The study collected data from organizations in the United States and Canada and from participants in the second annual Weekend of Twinning (SM), a program that partners mosques, synagogues, and other organizations for a weekend of interfaith programming.
The surveys revealed the following trends:
- There has been a significant increase in the formation of these groups after 2001.
- Nearly half of the groups founded since then were formed within the last 24 months.
- While these groups largely rely on a small core of volunteers, they have extensive networks.
- Over half of responding groups reach 100 people or more annually.
- Over a quarter report reaching over 500 people.
- The tech-savvy nature of these groups allows them to reach expanding numbers. Nearly two-thirds possess a website.
- The groups have aspirations to expand their public presence but lack financial and staff resources.
- Groups desire online educational, leadership-building and programmatic resources.
- Events like the Weekend of Twinning (SM) lead to ongoing organizational relationships that extend beyond formal programming.
Groups engaging in this movement range from intimate groups to national collaborations. In Atlanta, for example, the Jewish-Muslim Women's Baking Circle brings women of all ages around a kitchen table to bake and build relationships across religious boundaries. The group describes itself as "an informal gathering of women who meet from time to time to bake and talk."
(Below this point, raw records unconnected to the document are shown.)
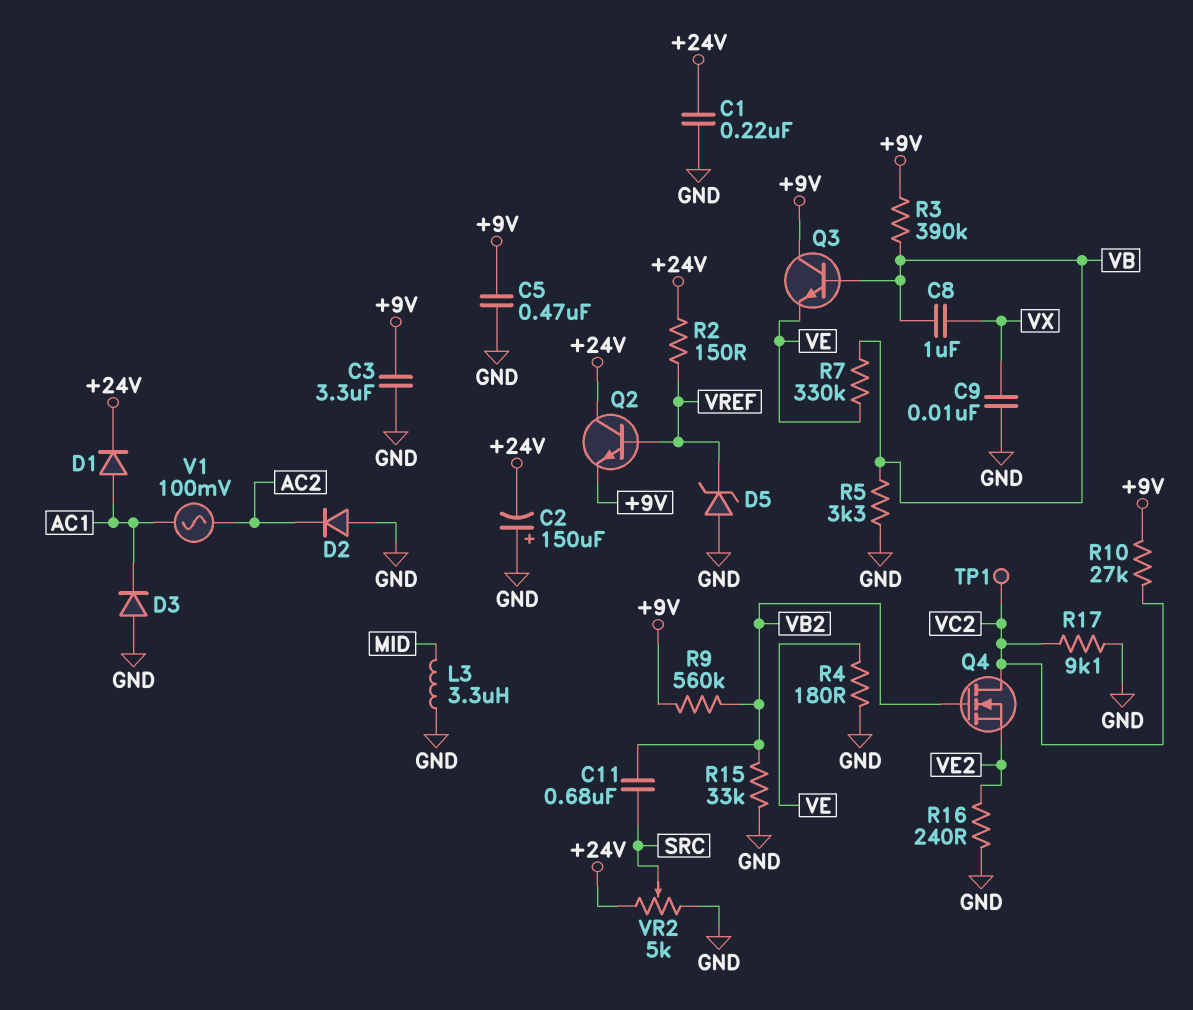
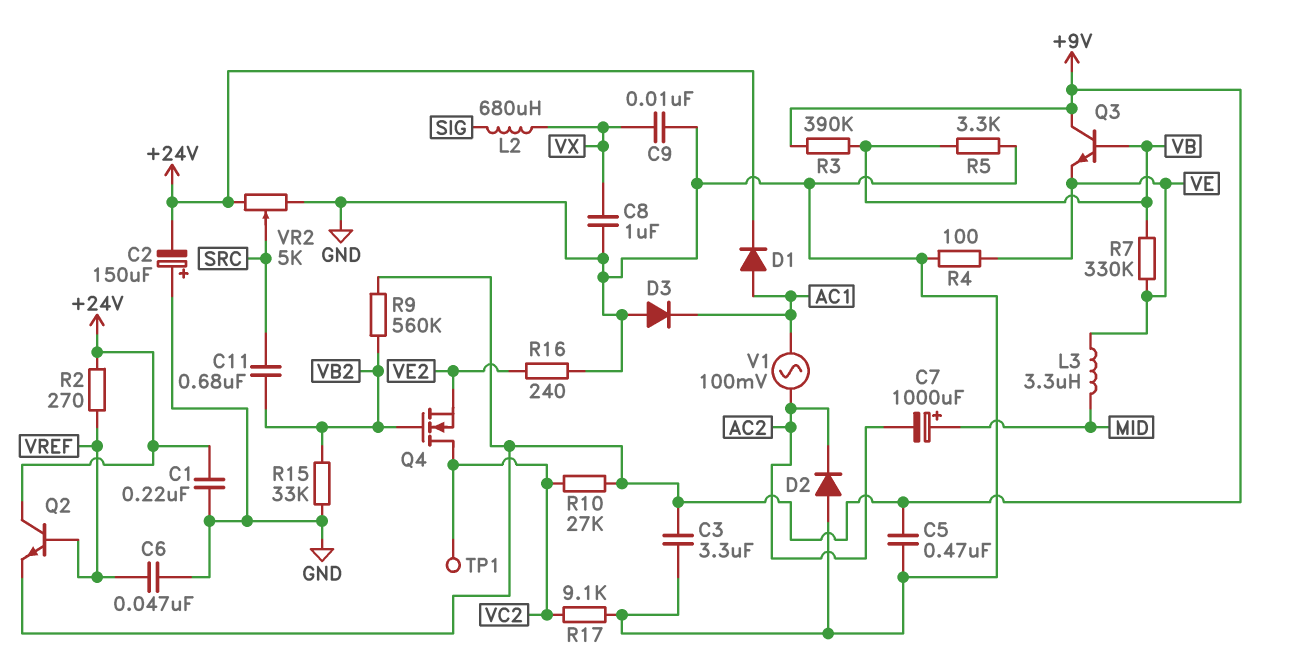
C6: none -> 47nF (GND, VREF)
C7: none -> 1000uF (plus MID, minus AC2)
C8: 1uF (VB, VX) -> 1uF (GND, VX)
D5: zener (A GND, K VREF) -> none
L2: none -> 680uH (SIG, VX)
L3: 3.3uH (GND, MID) -> 3.3uH (MID, VE)
R2: 150 (+24V, VREF) -> 270 (+24V, VREF)
R4: 180 (GND, VE) -> 100 (GND, VE)

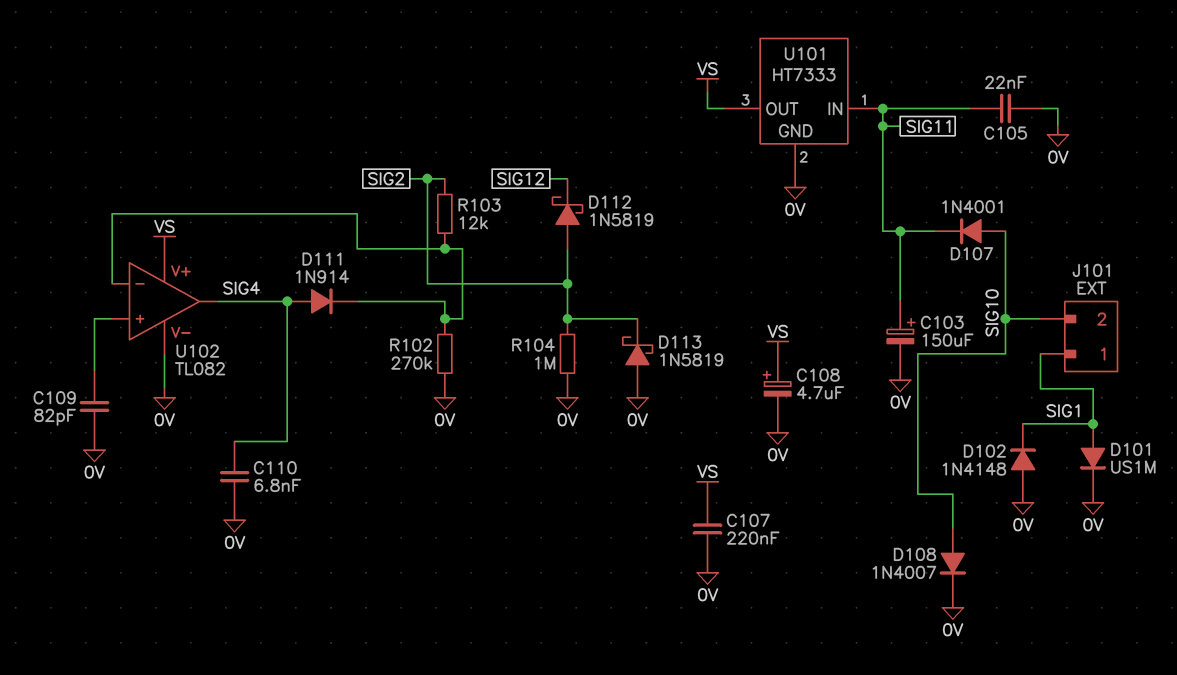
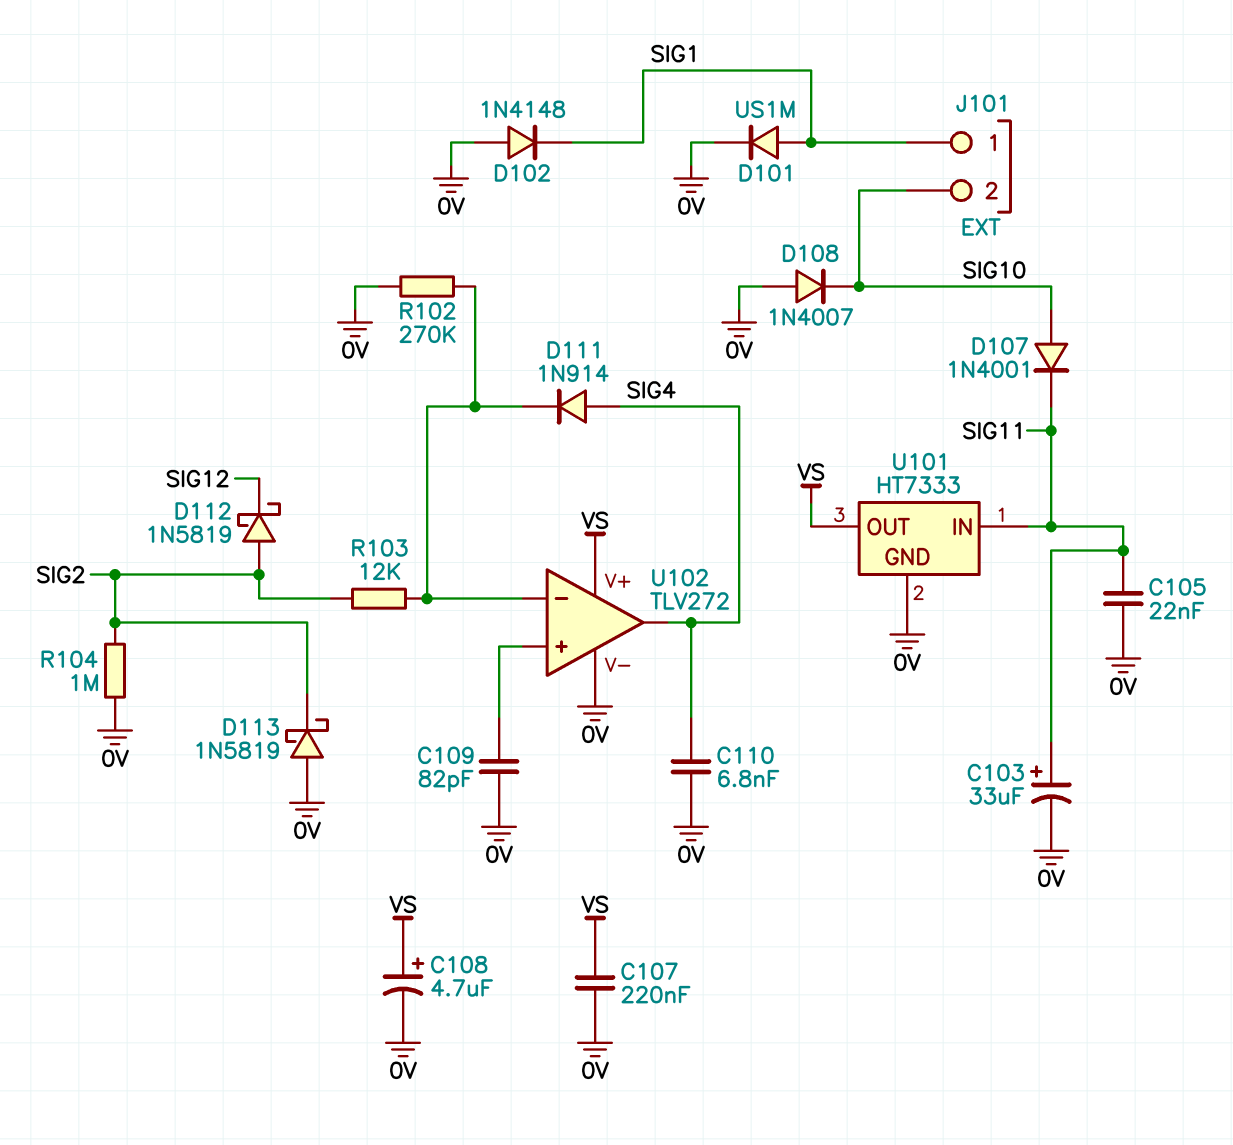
C103: 150uF (plus SIG11, minus 0V) -> 33uF (plus SIG11, minus 0V)
D108: diode 1N4007 (A SIG10, K 0V) -> diode 1N4007 (A 0V, K SIG10)
U102: TL082 -> TLV272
The Foundation for Ethnic Understanding—the organization responsible for the annual Weekend of Twinning (SM) has created the largest Muslim-Jewish initiative to date. Groups' objectives include everything from basic education and combating hate to community action and policy advocacy. While much of the focus is external, "the deepest change that students of Muslim-Jewish engagement experience is in their own self understanding," says Rabbi Reuven Firestone, founding co-director of CMJE.